The compact cassette tape is older than the 8 track tape, but both were introduced to the US market around the same time.
The cassette tape was invented in 1962 by Phillips’ Belgium team, introduced to the European market in 1963, and came to America in November of 1964. Stereo 8 Cartridges (commonly known as 8 track) went on the US market in 1965.
Just like a cassette tape, an 8 track tape is a magnetic analog music device. But unlike your average cassette tape, 8 tracks do not need to be flipped over to play all the tracks.
To stay relevant in the market, 8 track inventor William Powell Lear worked out a deal with Ford Motor to have 8 track players installed in Ford cars in 1966. By 1967, Chrysler and General Motors also hopped on board the 8 track trend. In 1978, 8 track sales peaked.
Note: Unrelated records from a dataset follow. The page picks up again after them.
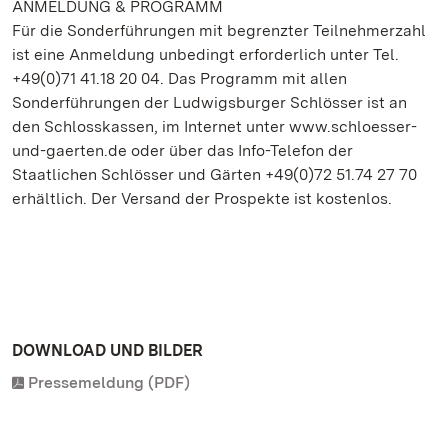
ANMELDUNG & PROGRAMM
Für die Sonderführungen mit begrenzter Teilnehmerzahl
ist eine Anmeldung unbedingt erforderlich unter Tel.
+49(0)71 41.18 20 04. Das Programm mit allen
Sonderführungen der Ludwigsburger Schlösser ist an
den Schlosskassen, im Internet unter www.schloesser-
und-gaerten.de oder über das Info-Telefon der
Staatlichen Schlösser und Gärten +49(0)72 51.74 27 70
erhältlich. Der Versand der Prospekte ist kostenlos.
DOWNLOAD UND BILDER
Pressemeldung (PDF)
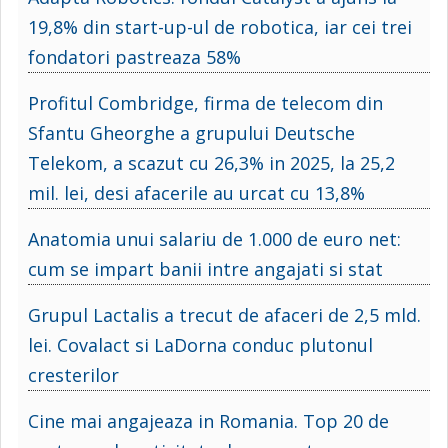
19,8% din start-up-ul de robotica, iar cei trei
fondatori pastreaza 58%
Profitul Combridge, firma de telecom din
Sfantu Gheorghe a grupului Deutsche
Telekom, a scazut cu 26,3% in 2025, la 25,2
mil. lei, desi afacerile au urcat cu 13,8%
Anatomia unui salariu de 1.000 de euro net:
cum se impart banii intre angajati si stat
Grupul Lactalis a trecut de afaceri de 2,5 mld.
lei. Covalact si LaDorna conduc plutonul
cresterilor
Cine mai angajeaza in Romania. Top 20 de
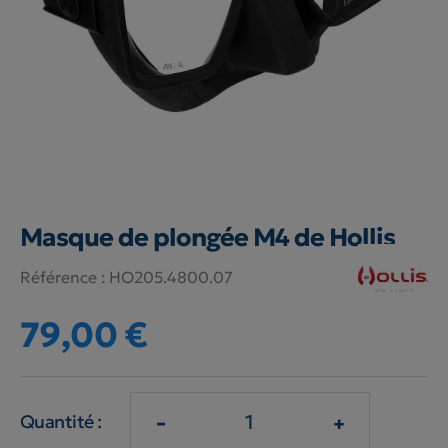
Masque de plongée M4 de Hollis
Référence :
HO205.4800.07
79,00 €
-
+
Quantité :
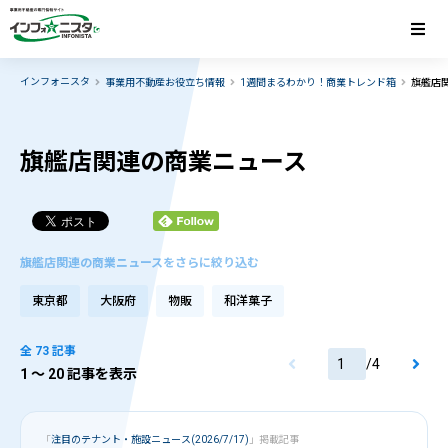
インフォニスタ
事業用不動産お役立ち情報
1週間まるわかり！商業トレンド箱
旗艦店
旗艦店関連の商業ニュース
旗艦店関連の商業ニュースをさらに絞り込む
東京都
大阪府
物販
和洋菓子
全 73 記事
/
4
1
〜 20 記事を表示
「
注目のテナント・施設ニュース(2026/7/17)
」掲載記事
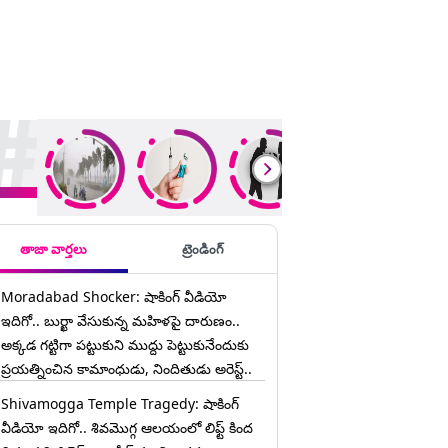
ding Stories
తాజా వార్తలు
ట్రెండింగ్
Moradabad Shocker: షాకింగ్ వీడియో
ఇదిగో.. బుర్ఖా వేసుకున్న మహిళపై దారుణం..
అక్కడ గట్టిగా పట్టుకుని ముద్దు పెట్టుకునేందుకు
ప్రయత్నించిన కామాంధుడు, నిందితుడు అరెస్ట్..
Shivamogga Temple Tragedy: షాకింగ్
వీడియో ఇదిగో.. శివమొగ్గ ఆలయంలో లిఫ్ట్ కింద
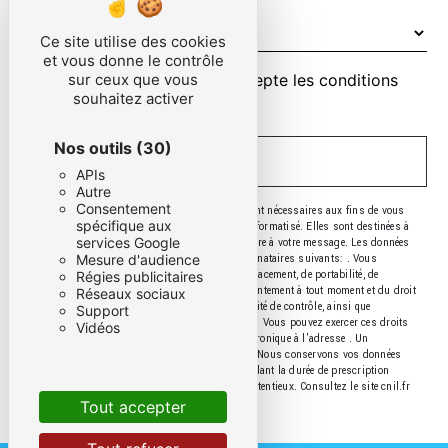
Ce site utilise des cookies
et vous donne le contrôle
sur ceux que vous
En cochant cette case, j'accepte les conditions
souhaitez activer
particulières ci-dessous **
Nos outils
(30)
ENVOYER
APIs
Autre
Consentement
** Les données personnelles communiquées sont nécessaires aux fins de vous
spécifique aux
contacter et sont enregistrées dans un fichier informatisé. Elles sont destinées à
services Google
et ses sous-traitants dans le seul but de répondre à votre message. Les données
Mesure d'audience
collectées seront communiquées aux seuls destinataires suivants: . Vous
disposez de droits d’accès, de rectification, d’effacement, de portabilité, de
Régies publicitaires
limitation, d’opposition, de retrait de votre consentement à tout moment et du droit
Réseaux sociaux
d’introduire une réclamation auprès d’une autorité de contrôle, ainsi que
Support
d’organiser le sort de vos données post-mortem. Vous pouvez exercer ces droits
Vidéos
par voie postale à l'adresse ou par courrier électronique à l'adresse . Un
justificatif d'identité pourra vous être demandé. Nous conservons vos données
pendant la période de prise de contact puis pendant la durée de prescription
légale aux fins probatoires et de gestion des contentieux. Consultez le site cnil.fr
pour plus d’informations sur vos droits.
Tout accepter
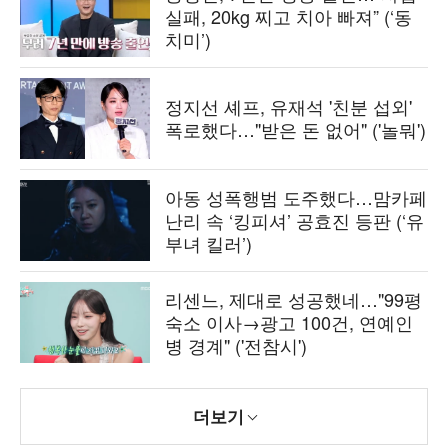
실패, 20kg 찌고 치아 빠져” (‘동
치미’)
정지선 셰프, 유재석 '친분 섭외'
폭로했다…"받은 돈 없어" ('놀뭐')
아동 성폭행범 도주했다…맘카페
난리 속 ‘킹피셔’ 공효진 등판 (‘유
부녀 킬러’)
리센느, 제대로 성공했네…"99평
숙소 이사→광고 100건, 연예인
병 경계" ('전참시')
더보기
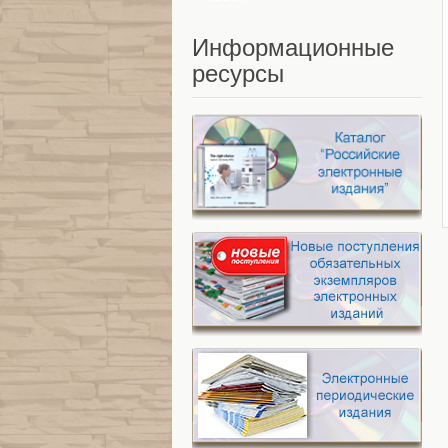
Информационные
ресурсы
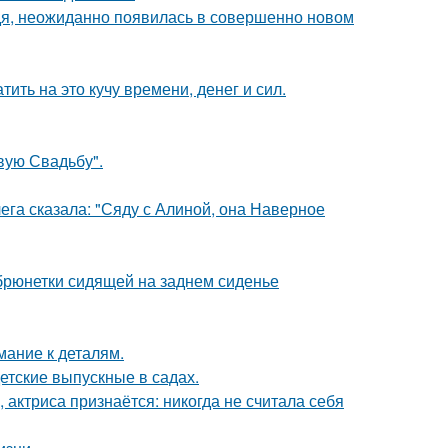
едя, неожиданно появилась в совершенно новом
ить на это кучу времени, денег и сил.
вую Свадьбу".
ега сказала: "Сяду с Алиной, она Наверное
рюнетки сидящей на заднем сиденье
мание к деталям.
детские выпускные в садах.
 актриса признаётся: никогда не считала себя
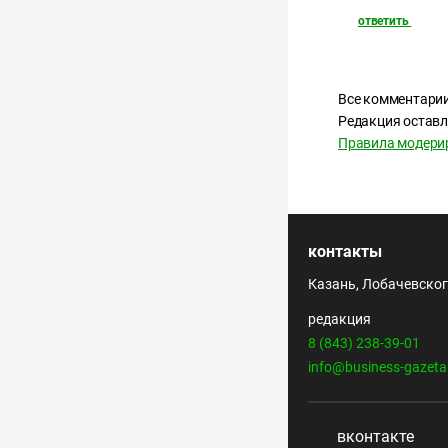
ответить
Все комментарии
Редакция оставл
Правила модери
контакты
Казань, Лобачевского
редакция
8 (843) 238-39-01
info@business-gazeta
вконтакте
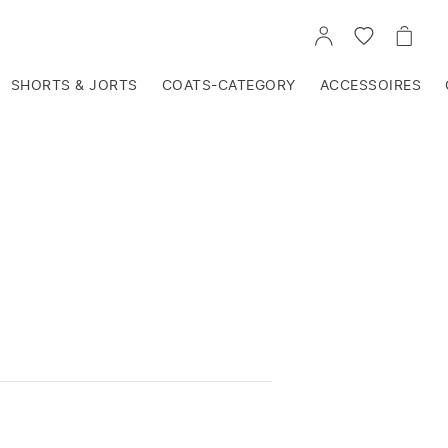
VOIR
VOIR
VOIR
TON
LA
LE
COMPTE
LISTE
PANIE
D'ENVIES
SHORTS & JORTS
COATS-CATEGORY
ACCESSOIRES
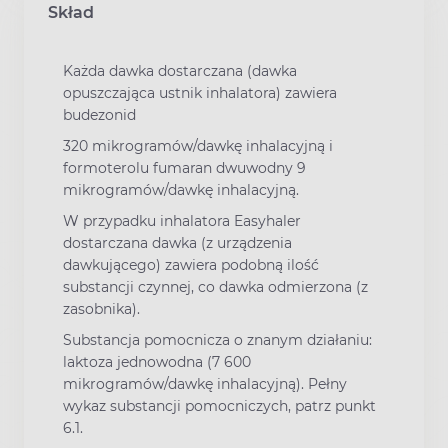
Skład
Każda dawka dostarczana (dawka
opuszczająca ustnik inhalatora) zawiera
budezonid
320 mikrogramów/dawkę inhalacyjną i
formoterolu fumaran dwuwodny 9
mikrogramów/dawkę inhalacyjną.
W przypadku inhalatora Easyhaler
dostarczana dawka (z urządzenia
dawkującego) zawiera podobną ilość
substancji czynnej, co dawka odmierzona (z
zasobnika).
Substancja pomocnicza o znanym działaniu:
laktoza jednowodna (7 600
mikrogramów/dawkę inhalacyjną). Pełny
wykaz substancji pomocniczych, patrz punkt
6.1.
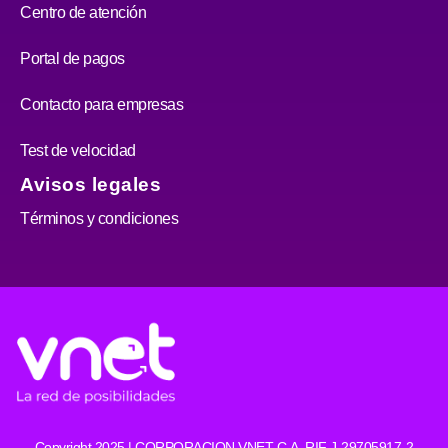
Centro de atención
Portal de pagos
Contacto para empresas
Test de velocidad
Avisos legales
Términos y condiciones
Copyright 2025 | CORPORACION VNET C.A. RIF J-29705917-2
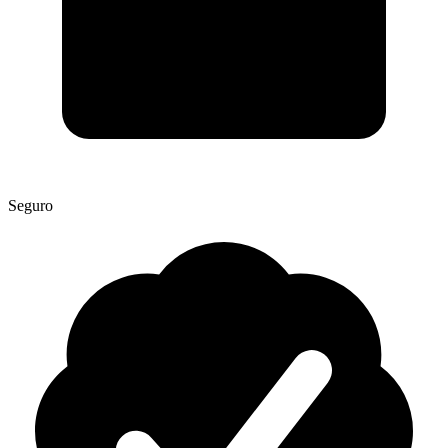
Seguro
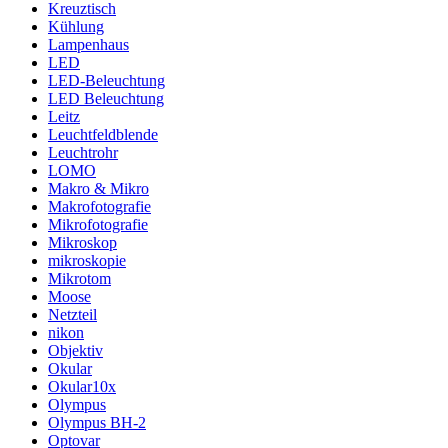
Kreuztisch
Kühlung
Lampenhaus
LED
LED-Beleuchtung
LED Beleuchtung
Leitz
Leuchtfeldblende
Leuchtrohr
LOMO
Makro & Mikro
Makrofotografie
Mikrofotografie
Mikroskop
mikroskopie
Mikrotom
Moose
Netzteil
nikon
Objektiv
Okular
Okular10x
Olympus
Olympus BH-2
Optovar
But by the mid-1980s, 8 track tapes were no longer being sold or manufactured. To 8 track’s misfortune, the new and smaller cassette tapes were seen as more convenient to consumers. Cassette tapes were also more popular worldwide.
At first, 8 track seemed like the better option in terms of sound quality. But in the early 1970s, cassette tape technology started catching up and becoming more portable.
Eventually, cassette tapes also met their demise as CDs started to dominate the market in the early 1990s.
Yet even today, cassette tape culture is starting to see a comeback as more people and music artists appreciate the nostalgia over CDs and virtual downloads.